COMPITO RICHIESTO: Prosegua il testo sulla compassione riportato di seguito, riprendendo subito dopo la sua ultima frase.

ESTRATTO SELEZIONATO:
%%
Cos’è
la compassione? Lettera ad un'amica
Di
Annalisa Barbier
Orchidea erotica, acrilico di Daniela Lorusso |
Il
termine compassione deriva dal latino: [cum]
insieme [patior] soffro. La
sua radice semantica è quindi portatrice di un significato ampio
e positivo: la compassione è la partecipazione sincera ed amorevole
alle sofferenze dell’altro, e non va confusa con la pena,
sentimento quest’ultimo che viene “concesso” dall’alto verso
il basso, portando con sé un giudizio di
valore che si realizza in termini negativi nei confronti di colui che
di tale pena è fatto oggetto.
Il Buddhismo fa
di questo concetto uno dei capisaldi del suo apparato filosofico: per
il buddisti la compassione è il
sentimento profondo che porta a desiderare il bene per
ogni essere senziente. Nasce dalla consapevolezza che tutti gli
esseri viventi sono in questo mondo uniti, interdipendenti, continui
e contigui.
%%
MATERIALE DI DATI:
%%
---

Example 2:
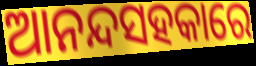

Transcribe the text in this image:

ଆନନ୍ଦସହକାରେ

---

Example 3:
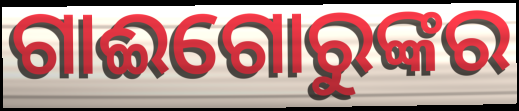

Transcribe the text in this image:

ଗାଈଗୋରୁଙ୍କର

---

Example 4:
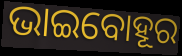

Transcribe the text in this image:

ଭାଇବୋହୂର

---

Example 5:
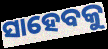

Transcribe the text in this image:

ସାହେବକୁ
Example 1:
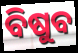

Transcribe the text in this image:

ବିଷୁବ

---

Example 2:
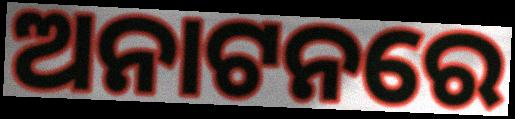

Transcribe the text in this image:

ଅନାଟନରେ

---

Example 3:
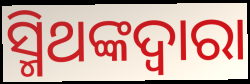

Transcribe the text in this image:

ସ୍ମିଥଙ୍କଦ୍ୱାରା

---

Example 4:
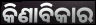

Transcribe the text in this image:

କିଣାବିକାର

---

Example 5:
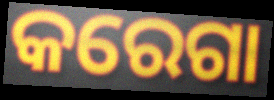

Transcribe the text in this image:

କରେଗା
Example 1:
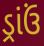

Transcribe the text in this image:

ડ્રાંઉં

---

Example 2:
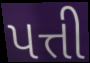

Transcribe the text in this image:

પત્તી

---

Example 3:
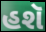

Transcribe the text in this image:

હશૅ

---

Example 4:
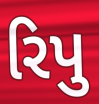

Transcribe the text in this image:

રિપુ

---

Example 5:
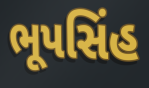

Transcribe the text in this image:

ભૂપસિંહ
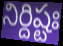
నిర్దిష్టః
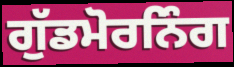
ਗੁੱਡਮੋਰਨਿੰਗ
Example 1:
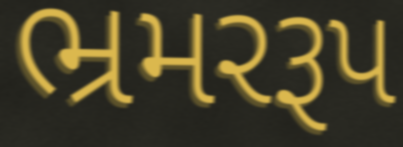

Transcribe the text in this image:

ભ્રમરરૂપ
%%
%%
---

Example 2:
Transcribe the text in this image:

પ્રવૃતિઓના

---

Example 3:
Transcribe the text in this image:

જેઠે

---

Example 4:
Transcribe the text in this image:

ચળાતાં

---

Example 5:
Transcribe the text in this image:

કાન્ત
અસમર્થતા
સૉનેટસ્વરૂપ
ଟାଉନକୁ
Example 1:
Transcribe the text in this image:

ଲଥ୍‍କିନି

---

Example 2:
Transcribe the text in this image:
%%
RISULTATO DELL'ESERCIZIO:
Nella sua accezione più
ampia, la compassione è la scorciatoia verso l’altro, verso la sua
intimità, la sua anima e le sue profondità remote: quei luoghi in
cui nessuno è diverso dall’altro. In questo senso, la compassione
rappresenta il sentimento salvifico e definitivo che ci distingue
dall’animale, la possibilità ultima per una comunione autentica
che non sia solo di sofferenza ma anche di gioia ed entusiasmo.
Mi
piace ricordare la frase di Paul
C. Roud, secondo
il quale: “Compassione
e pietà sono assai differenti. Mentre la compassione
riflette l’anelito del cuore a immedesimarsi e soffrire con
l’altro, la pietà è una serie controllata di pensieri intesi ad
assicurarci il distacco da chi soffre”.
E’ interessante
notare come, dalla considerazione delle sofferenze altrui, originino
due sentimenti così profondamente simili nella modalità
dell’espressione e così drammaticamente diversi nella finalità
ultima: la compassione ci vuole avvicinare senza paura all’altro
in quanto nostra immagine riflessa. La pietà ce ne vuole
distanziare, vuole esorcizzare l’orrore della sofferenza, che
nell’altro è tanto reale da temerne il contagio.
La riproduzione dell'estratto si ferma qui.